### PROBLEM DESCRIPTION
Return the full listing unchanged, excluding any images it contains.

BEGIN DATASET EXTRACT

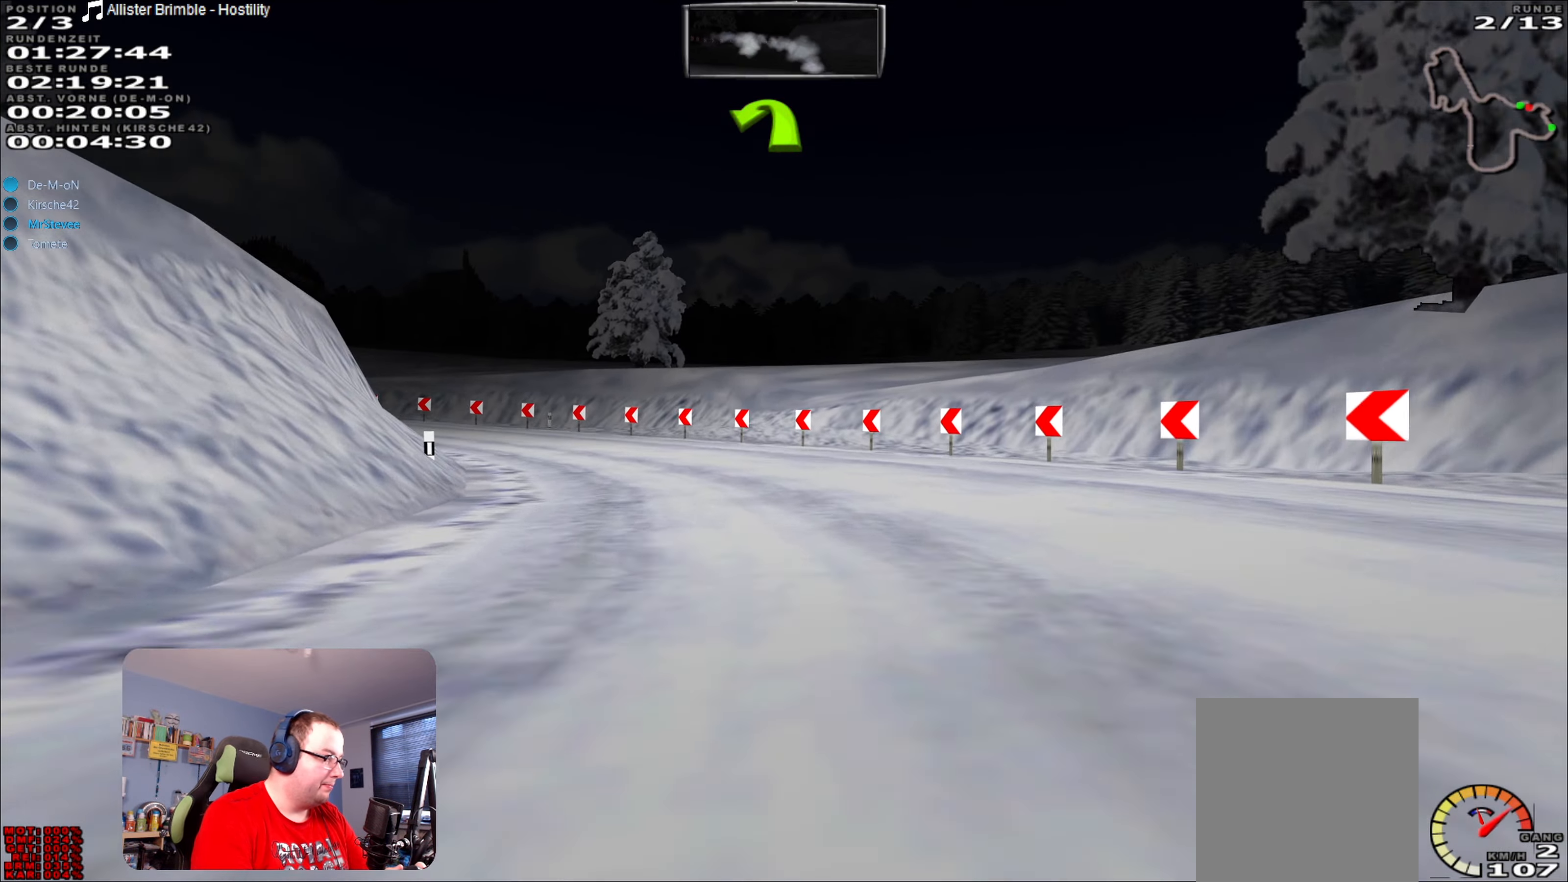
{"buttons": ["R2"], "left_stick": "left", "right_stick": "center", "events": [[117, "left_stick", "center"], [217, "left_stick", "left"]]}
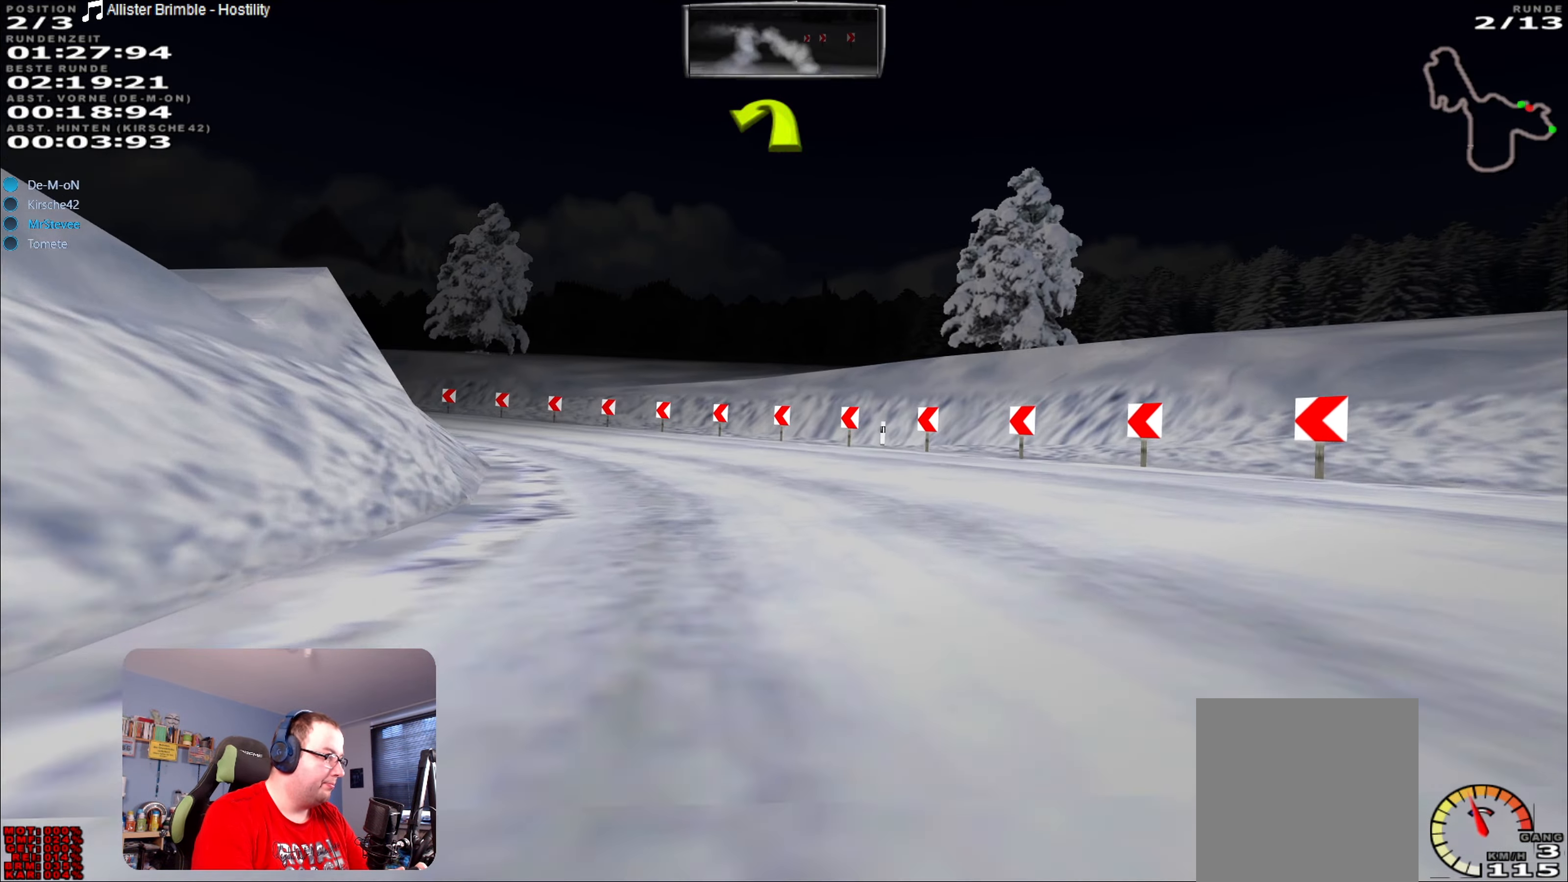
{"buttons": ["R2"], "left_stick": "left", "right_stick": "center", "events": []}
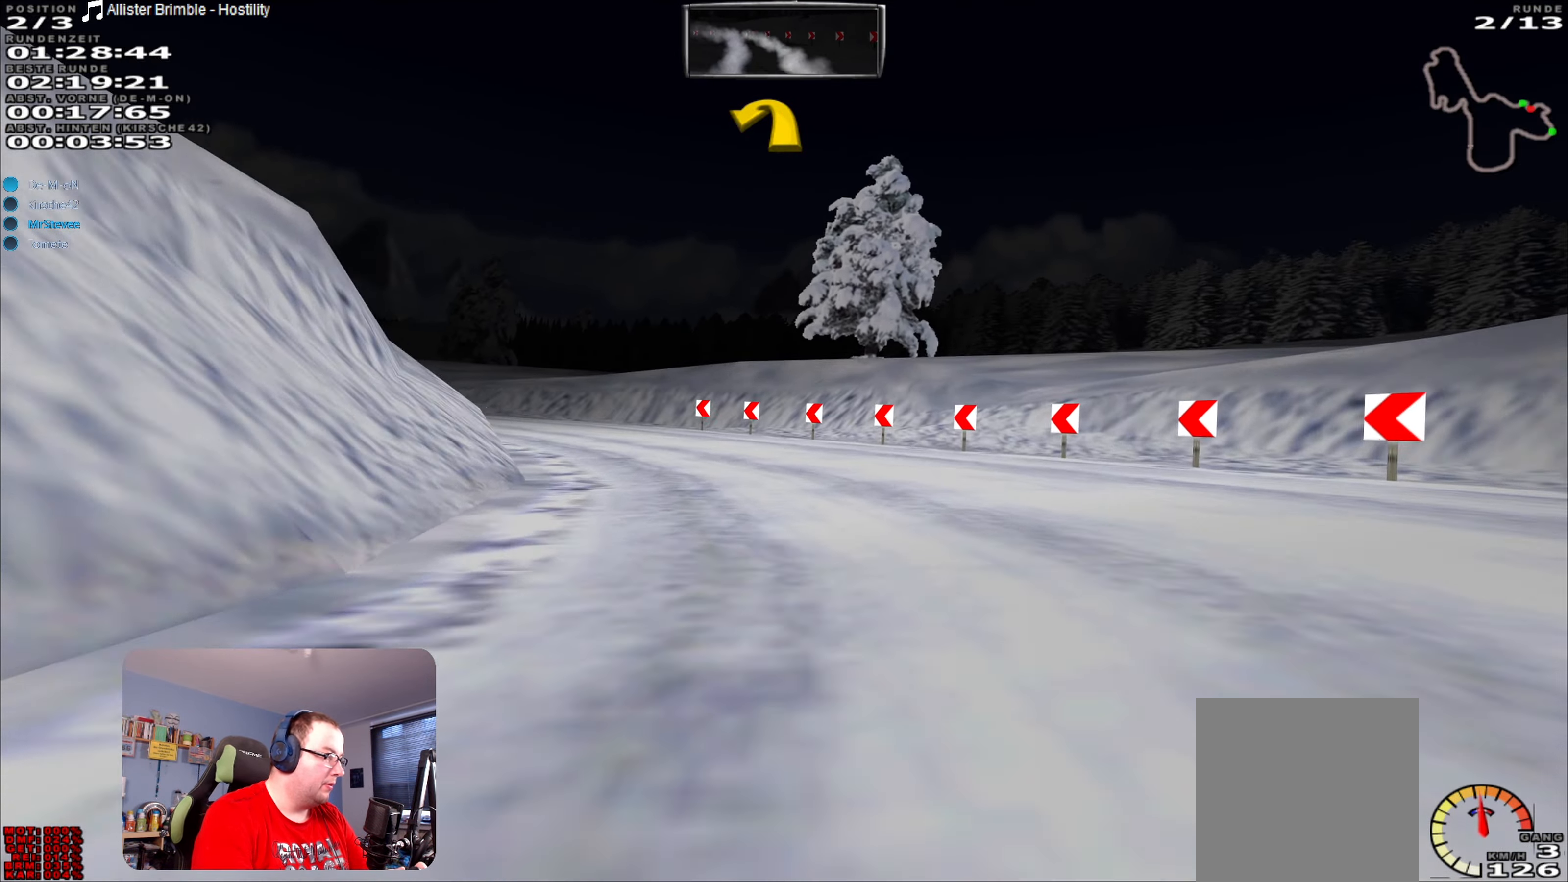
{"buttons": [], "left_stick": "left", "right_stick": "center", "events": [[384, "R2", "up"]]}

END DATASET EXTRACT

### SOLUTION
{"buttons": ["R2"], "left_stick": "left", "right_stick": "center", "events": [[117, "left_stick", "center"], [217, "left_stick", "left"]]}
{"buttons": ["R2"], "left_stick": "left", "right_stick": "center", "events": []}
{"buttons": [], "left_stick": "left", "right_stick": "center", "events": [[384, "R2", "up"]]}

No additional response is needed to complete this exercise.